Desde hace un siglo, hay un equívoco en la idea de regalar libros desde el gobierno. Regalar libros indiscriminadamente no es formar lectores. No todo el mundo aprecia los libros, y, además, quienes los aprecian, tienen también sus preferencias. Cuando el gobierno elige por los lectores lo que éstos habrán de leer, es obvio que regala libros cuyo contenido aprueba. ¡Ni modo que vaya a publicar y regalar libros que lo cuestionen! No es lectura, es doctrina. Si se publica hoy, masivamente, la Cartilla moral de Alfonso Reyes es porque al gobierno y, especialmente, al presidente del país, les ha dado por moralizar desde el púlpito de la 4T. Si se publican decenas de miles, cientos de miles o millones de una determinada novela será porque esa novela no contradice, obviamente, los postulados del gobierno.
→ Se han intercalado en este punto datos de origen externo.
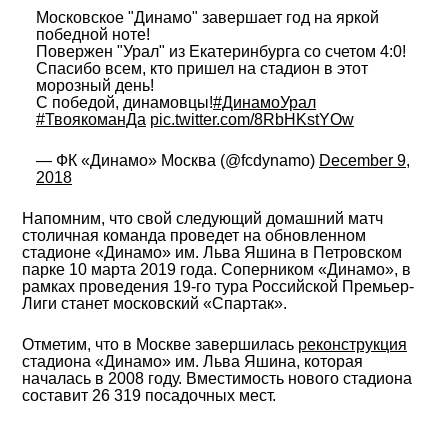
Московское "Динамо" завершает год на яркой
победной ноте!
Повержен "Урал" из Екатеринбурга со счетом 4:0!
Спасибо всем, кто пришел на стадион в этот
морозный день!
С победой, динамовцы!
#ДинамоУрал
#ТвоякоманДа
pic.twitter.com/8RbHKstYOw
— ФК «Динамо» Москва (@fcdynamo)
December 9,
2018
Напомним, что свой следующий домашний матч
столичная команда проведет на обновленном
стадионе «Динамо» им. Льва Яшина в Петровском
парке 10 марта 2019 года. Соперником «Динамо», в
рамках проведения 19-го тура Российской Премьер-
Лиги станет московский «Спартак».
Отметим, что в Москве завершилась
реконструкция
стадиона «Динамо» им. Льва Яшина, которая
началась в 2008 году. Вместимость нового стадиона
составит 26 319 посадочных мест.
Por lo menos en el gobierno de Obregón fueron los clásicos, siempre agradecibles, pocas veces de más. Pero ni siquiera la Cartilla moral, de Alfonso Reyes, que hoy regala el gobierno de la 4T, marca diferencia con las prácticas de anteriores gobiernos “neoliberales”, pues dicha Cartilla se publicó y se regaló, coeditada por la SEP, la Caniem y la Asociación Nacional de Libreros, en 1982, con un tiraje de 100 mil ejemplares, como preámbulo de la Renovación Moral de la Sociedad de Miguel de la Madrid Hurtado. ¡Ni más ni menos!